▶ [WHAT IS BEING ASKED]: Change "风险预警模型" to "风险监测模型" in everything from the start of the items down to the line containing "地全面摸排建档，明确监管主体，消除盲区。", and reproduce those lines with no other alteration.

--- DATA FOR ANALYSIS Enclosed Below ---

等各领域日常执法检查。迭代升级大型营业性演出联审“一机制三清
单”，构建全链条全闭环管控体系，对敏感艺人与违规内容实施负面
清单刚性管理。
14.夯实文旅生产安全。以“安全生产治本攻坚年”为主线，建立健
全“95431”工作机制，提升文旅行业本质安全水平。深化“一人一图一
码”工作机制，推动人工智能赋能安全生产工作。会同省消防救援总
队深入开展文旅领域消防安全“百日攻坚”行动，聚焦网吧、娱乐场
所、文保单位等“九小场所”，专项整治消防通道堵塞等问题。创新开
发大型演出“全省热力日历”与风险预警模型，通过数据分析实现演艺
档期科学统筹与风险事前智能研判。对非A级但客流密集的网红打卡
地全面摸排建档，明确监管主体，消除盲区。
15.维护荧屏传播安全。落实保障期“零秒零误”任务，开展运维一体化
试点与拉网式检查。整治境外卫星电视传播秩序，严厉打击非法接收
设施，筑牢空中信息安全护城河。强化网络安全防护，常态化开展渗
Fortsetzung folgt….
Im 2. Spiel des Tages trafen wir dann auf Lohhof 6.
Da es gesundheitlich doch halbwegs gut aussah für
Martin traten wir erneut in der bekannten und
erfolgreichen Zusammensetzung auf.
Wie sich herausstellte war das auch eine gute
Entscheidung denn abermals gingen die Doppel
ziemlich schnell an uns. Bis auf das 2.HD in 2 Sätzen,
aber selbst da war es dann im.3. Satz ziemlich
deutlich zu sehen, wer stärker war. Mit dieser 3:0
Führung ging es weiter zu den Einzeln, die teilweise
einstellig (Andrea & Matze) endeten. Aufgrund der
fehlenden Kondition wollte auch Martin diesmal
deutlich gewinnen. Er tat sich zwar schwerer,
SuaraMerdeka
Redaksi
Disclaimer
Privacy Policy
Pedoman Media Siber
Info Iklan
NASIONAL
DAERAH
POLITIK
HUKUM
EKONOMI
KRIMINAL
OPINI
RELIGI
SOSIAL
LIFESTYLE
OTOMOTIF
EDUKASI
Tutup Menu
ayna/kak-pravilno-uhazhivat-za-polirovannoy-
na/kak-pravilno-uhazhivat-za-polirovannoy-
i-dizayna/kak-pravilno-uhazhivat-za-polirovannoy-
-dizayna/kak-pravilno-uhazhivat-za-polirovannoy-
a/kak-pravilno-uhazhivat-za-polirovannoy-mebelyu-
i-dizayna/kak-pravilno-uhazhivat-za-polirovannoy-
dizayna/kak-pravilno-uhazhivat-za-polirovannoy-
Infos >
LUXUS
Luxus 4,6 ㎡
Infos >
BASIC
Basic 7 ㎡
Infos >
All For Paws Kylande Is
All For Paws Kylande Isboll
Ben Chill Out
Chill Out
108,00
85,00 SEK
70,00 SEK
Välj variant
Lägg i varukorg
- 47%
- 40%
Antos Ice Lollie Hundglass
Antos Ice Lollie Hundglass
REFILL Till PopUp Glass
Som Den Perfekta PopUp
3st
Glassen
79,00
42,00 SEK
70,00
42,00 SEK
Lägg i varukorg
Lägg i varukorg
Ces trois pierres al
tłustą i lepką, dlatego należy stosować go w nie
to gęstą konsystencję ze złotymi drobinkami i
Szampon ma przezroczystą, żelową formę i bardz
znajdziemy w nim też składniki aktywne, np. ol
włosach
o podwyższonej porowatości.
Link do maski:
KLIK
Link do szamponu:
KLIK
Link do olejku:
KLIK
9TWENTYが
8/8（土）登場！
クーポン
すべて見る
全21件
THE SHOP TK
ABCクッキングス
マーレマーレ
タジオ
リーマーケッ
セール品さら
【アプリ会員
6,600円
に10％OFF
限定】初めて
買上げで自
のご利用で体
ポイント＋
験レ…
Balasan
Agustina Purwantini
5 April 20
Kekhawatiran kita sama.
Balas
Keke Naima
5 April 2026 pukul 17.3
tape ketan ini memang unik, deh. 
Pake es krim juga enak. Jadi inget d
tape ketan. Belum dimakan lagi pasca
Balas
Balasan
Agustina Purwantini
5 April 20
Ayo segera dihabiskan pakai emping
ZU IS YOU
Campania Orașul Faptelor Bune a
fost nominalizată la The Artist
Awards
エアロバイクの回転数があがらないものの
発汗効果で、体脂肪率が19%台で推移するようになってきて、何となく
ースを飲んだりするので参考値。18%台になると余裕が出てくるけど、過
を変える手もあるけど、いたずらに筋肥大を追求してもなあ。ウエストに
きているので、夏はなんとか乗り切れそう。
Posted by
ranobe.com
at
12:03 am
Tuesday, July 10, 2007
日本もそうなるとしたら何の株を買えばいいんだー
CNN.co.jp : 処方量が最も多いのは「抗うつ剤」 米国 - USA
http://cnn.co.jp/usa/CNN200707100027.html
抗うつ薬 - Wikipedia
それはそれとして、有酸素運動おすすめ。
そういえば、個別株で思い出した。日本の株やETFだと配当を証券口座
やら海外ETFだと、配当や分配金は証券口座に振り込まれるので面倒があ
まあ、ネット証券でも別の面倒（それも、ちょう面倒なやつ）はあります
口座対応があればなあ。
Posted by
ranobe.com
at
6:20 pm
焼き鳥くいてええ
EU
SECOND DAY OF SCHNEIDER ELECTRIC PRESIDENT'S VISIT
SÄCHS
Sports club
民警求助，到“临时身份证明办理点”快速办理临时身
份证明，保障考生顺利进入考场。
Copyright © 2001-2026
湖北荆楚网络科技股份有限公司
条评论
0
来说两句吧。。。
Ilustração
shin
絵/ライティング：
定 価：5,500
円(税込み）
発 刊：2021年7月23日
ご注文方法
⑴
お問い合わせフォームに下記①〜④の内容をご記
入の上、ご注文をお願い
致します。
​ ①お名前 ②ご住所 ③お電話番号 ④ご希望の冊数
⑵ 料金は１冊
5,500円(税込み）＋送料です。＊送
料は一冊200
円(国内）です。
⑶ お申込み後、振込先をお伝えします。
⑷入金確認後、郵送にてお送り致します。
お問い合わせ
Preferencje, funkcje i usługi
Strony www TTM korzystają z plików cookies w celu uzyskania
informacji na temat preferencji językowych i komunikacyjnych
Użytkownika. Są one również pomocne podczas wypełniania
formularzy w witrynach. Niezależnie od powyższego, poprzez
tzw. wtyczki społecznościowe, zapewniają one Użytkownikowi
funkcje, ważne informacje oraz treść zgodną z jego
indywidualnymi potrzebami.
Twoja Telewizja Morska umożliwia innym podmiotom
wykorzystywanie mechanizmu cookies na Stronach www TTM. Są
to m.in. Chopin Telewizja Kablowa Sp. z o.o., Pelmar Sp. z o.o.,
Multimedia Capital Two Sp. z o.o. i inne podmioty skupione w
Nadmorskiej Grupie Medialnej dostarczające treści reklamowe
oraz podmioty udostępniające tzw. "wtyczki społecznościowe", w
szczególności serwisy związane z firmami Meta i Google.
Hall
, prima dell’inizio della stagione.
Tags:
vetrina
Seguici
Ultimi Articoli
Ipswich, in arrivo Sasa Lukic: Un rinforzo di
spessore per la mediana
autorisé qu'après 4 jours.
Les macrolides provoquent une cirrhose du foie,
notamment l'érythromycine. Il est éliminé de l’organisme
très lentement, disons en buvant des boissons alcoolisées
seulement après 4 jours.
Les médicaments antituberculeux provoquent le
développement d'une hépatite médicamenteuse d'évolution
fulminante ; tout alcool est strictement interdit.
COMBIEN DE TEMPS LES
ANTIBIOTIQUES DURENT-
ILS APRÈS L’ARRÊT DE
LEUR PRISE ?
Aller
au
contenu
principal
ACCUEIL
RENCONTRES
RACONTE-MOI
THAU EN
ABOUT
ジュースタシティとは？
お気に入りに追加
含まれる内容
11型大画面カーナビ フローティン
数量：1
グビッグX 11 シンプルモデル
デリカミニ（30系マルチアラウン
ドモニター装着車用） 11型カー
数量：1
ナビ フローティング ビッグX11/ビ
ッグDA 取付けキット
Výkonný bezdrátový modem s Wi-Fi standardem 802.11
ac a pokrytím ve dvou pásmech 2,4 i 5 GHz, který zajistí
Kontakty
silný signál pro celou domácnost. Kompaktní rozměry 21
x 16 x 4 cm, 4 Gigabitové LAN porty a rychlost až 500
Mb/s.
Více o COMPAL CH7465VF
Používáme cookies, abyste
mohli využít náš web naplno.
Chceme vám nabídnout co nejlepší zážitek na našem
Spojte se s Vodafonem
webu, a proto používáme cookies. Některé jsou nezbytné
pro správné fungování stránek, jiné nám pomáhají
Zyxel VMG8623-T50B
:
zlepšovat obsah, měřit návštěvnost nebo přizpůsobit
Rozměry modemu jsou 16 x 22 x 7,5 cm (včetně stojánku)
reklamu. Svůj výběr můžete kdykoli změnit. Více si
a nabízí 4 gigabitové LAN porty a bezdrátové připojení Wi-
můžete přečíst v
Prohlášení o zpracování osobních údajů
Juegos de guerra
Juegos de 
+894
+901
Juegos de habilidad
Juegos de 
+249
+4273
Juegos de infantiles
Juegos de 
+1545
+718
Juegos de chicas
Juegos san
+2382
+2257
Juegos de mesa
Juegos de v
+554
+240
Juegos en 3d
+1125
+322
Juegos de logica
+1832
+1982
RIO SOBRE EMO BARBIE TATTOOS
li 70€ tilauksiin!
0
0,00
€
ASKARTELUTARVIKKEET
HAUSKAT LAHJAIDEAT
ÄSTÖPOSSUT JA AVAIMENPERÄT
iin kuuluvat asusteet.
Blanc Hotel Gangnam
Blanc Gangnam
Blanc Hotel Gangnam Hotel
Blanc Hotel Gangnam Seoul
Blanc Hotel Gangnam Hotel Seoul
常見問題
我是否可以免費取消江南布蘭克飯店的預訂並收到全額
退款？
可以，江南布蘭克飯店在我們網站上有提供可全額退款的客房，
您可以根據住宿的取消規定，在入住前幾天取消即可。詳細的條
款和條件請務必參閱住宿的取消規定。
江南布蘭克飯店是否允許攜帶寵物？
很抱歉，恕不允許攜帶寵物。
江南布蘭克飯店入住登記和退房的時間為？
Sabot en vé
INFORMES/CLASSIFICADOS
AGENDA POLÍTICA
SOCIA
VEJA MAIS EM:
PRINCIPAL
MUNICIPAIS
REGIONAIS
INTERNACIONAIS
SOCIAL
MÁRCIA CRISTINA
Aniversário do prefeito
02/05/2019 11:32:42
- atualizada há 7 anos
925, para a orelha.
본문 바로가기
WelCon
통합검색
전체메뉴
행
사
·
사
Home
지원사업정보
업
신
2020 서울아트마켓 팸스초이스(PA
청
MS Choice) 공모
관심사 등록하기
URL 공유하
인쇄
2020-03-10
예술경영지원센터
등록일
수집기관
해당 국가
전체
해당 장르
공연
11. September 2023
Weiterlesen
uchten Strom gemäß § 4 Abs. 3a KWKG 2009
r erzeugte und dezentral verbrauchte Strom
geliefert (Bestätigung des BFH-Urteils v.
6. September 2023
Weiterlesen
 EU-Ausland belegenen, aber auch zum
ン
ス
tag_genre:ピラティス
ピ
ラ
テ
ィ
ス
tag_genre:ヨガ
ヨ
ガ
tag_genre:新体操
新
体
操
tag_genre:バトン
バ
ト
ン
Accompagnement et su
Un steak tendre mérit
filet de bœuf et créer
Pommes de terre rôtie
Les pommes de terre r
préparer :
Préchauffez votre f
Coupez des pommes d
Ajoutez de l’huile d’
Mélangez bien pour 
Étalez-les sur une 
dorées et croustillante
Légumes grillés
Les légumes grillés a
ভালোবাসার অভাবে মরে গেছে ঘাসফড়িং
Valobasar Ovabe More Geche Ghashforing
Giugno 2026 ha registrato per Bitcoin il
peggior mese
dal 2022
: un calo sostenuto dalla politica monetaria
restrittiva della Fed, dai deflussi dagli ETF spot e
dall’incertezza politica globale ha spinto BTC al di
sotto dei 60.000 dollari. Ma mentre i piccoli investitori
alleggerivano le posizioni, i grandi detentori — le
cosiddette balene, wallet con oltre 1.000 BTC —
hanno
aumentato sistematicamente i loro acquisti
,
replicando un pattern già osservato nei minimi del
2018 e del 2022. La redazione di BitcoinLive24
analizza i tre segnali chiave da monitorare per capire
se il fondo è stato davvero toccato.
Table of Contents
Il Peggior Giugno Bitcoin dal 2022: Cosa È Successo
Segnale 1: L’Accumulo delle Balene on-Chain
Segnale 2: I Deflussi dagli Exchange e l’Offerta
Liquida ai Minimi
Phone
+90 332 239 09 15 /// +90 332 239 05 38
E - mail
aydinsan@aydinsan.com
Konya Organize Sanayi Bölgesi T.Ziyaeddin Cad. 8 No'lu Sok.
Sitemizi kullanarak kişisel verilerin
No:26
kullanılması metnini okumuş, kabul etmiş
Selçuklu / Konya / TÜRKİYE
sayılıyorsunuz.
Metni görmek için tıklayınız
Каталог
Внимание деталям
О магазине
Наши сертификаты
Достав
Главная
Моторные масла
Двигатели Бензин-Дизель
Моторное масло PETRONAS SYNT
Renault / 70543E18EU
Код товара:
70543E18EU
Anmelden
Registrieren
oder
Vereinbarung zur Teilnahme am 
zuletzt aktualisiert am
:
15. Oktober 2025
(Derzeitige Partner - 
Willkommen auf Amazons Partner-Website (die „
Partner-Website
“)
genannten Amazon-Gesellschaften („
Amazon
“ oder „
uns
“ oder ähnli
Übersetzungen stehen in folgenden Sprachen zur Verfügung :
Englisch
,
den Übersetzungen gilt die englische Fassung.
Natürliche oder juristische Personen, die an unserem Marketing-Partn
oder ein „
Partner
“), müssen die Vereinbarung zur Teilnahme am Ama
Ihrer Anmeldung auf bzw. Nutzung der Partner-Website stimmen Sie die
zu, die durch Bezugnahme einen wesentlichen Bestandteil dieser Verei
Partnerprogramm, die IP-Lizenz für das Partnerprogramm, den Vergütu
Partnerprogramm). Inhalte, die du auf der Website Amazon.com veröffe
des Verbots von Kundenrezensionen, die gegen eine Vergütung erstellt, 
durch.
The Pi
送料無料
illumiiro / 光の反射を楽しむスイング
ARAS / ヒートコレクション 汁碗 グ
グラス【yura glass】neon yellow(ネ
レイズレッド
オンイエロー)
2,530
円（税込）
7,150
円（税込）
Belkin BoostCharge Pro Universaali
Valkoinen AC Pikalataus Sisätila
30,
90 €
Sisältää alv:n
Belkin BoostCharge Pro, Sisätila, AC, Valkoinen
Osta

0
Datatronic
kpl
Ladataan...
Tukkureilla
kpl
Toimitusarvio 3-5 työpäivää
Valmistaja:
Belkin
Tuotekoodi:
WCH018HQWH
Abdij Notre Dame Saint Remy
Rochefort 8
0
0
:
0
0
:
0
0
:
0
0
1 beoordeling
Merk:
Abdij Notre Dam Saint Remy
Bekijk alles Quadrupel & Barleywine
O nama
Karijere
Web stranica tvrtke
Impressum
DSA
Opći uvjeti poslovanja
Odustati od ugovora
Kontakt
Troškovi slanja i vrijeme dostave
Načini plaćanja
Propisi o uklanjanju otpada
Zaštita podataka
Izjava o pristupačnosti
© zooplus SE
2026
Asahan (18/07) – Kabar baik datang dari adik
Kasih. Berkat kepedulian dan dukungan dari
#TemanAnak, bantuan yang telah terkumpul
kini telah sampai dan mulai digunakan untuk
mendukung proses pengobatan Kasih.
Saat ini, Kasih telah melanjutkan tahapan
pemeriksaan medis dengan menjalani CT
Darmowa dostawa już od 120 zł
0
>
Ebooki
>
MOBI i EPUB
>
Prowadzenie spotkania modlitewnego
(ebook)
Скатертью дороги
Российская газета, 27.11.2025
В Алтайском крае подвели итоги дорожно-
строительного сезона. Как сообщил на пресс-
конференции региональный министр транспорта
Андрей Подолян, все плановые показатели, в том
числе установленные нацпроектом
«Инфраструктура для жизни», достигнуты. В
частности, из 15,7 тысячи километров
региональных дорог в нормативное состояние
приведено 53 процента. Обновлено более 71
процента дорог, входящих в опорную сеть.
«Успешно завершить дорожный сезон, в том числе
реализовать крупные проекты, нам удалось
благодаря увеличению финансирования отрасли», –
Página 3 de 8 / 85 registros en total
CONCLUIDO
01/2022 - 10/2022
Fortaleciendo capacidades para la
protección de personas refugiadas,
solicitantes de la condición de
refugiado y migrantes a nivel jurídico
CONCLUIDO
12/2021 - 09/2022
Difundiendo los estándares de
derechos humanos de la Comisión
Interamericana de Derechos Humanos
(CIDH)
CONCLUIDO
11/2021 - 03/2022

--- End of Enclosed DATA FOR ANALYSIS ---

▶ [EXERCISE RESULT]:
等各领域日常执法检查。迭代升级大型营业性演出联审“一机制三清
单”，构建全链条全闭环管控体系，对敏感艺人与违规内容实施负面
清单刚性管理。
14.夯实文旅生产安全。以“安全生产治本攻坚年”为主线，建立健
全“95431”工作机制，提升文旅行业本质安全水平。深化“一人一图一
码”工作机制，推动人工智能赋能安全生产工作。会同省消防救援总
队深入开展文旅领域消防安全“百日攻坚”行动，聚焦网吧、娱乐场
所、文保单位等“九小场所”，专项整治消防通道堵塞等问题。创新开
发大型演出“全省热力日历”与风险监测模型，通过数据分析实现演艺
档期科学统筹与风险事前智能研判。对非A级但客流密集的网红打卡
地全面摸排建档，明确监管主体，消除盲区。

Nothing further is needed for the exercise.